07.07.2022

Beendigung der Selbstnutzung eines Familienheims

Der Erwerber eines erbschaftsteuerrechtlich begünstigten Familienheims ist aus zwingenden Gründen an dessen Nutzung zu eigenen Wohnzwecken gehindert, wenn die Selbstnutzung objektiv unmöglich oder aus objektiven Gründen unzumutbar ist. Zweckmäßigkeitserwägungen reichen nicht aus. Gesundheitliche Beeinträchtigungen können zwingende Gründe darstellen, wenn sie dem Erwerber eine selbständige Haushaltsführung in dem erworbenen Familienheim unmöglich machen.

Kurzbesprechung
BFH v. 1. 12. 2021 - II R 18/20

ErbStG § 13 Abs 1 Nr. 4c S 5
FGO § 118 Abs 2


Die Steuerpflichtige hatte das von ihrem Vater ererbte Einfamilienhaus zunächst selbst bewohnt, war aber bereits nach sieben Jahren ausgezogen. Im Anschluss wurde das Haus abgerissen. Gegenüber dem FA und dem FG machte sie erfolglos geltend, sie habe sich angesichts ihres Gesundheitszustands kaum noch in dem Haus bewegen und deshalb ohne fremde Hilfe dort nicht mehr leben können. Die nach erfolglosem Einspruch eingelegte Klage blieb erfolglos. Das FG vertrat die Auffassung, die gesundheitlichen Probleme seien kein zwingender Grund für den Auszug, da sich die Steuerpflichtige fremder Hilfe hätte bedienen können.
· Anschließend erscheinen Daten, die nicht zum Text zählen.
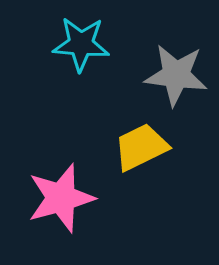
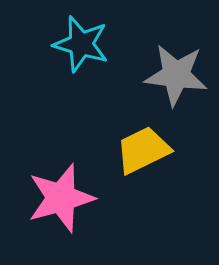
cyan star: rotated 12 degrees clockwise
yellow trapezoid: moved 2 px right, 3 px down
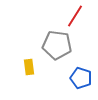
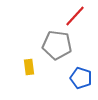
red line: rotated 10 degrees clockwise
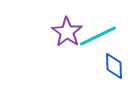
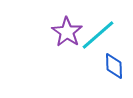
cyan line: moved 1 px up; rotated 15 degrees counterclockwise
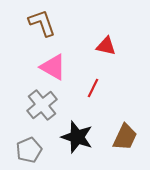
Der BFH hob das Urteil des FG auf und verwies die Streitsache an das FG zurück.

Grundsätzlich setzt die Steuerbefreiung gemäß § 13 Abs. 1 Nr. 4c des Erbschaft- und Schenkungsteuergesetzes voraus, dass der Erbe für zehn Jahre das geerbte Familienheim selbst nutzt, es sei denn, er ist aus "zwingenden Gründen" daran gehindert. "Zwingend", so der BFH, erfasst nicht nur den Fall der Unmöglichkeit, sondern auch die Unzumutbarkeit der Selbstnutzung des Familienheims.

Reine Zweckmäßigkeitserwägungen, wie etwa die Unwirtschaftlichkeit einer Sanierung, genügen zwar nicht. Anders ist jedoch der Fall zu beurteilen, wenn der Erbe aus gesundheitlichen Gründen für eine Fortnutzung des Familienheims so erheblicher Unterstützung bedarf, dass nicht mehr von einer selbständigen Haushaltsführung gesprochen werden kann. Das FG muss daher im zweiten Rechtsgang unter Mitwirkung der Steuerpflichtigen das Ausmaß ihrer gesundheitlichen Beeinträchtigungen prüfen.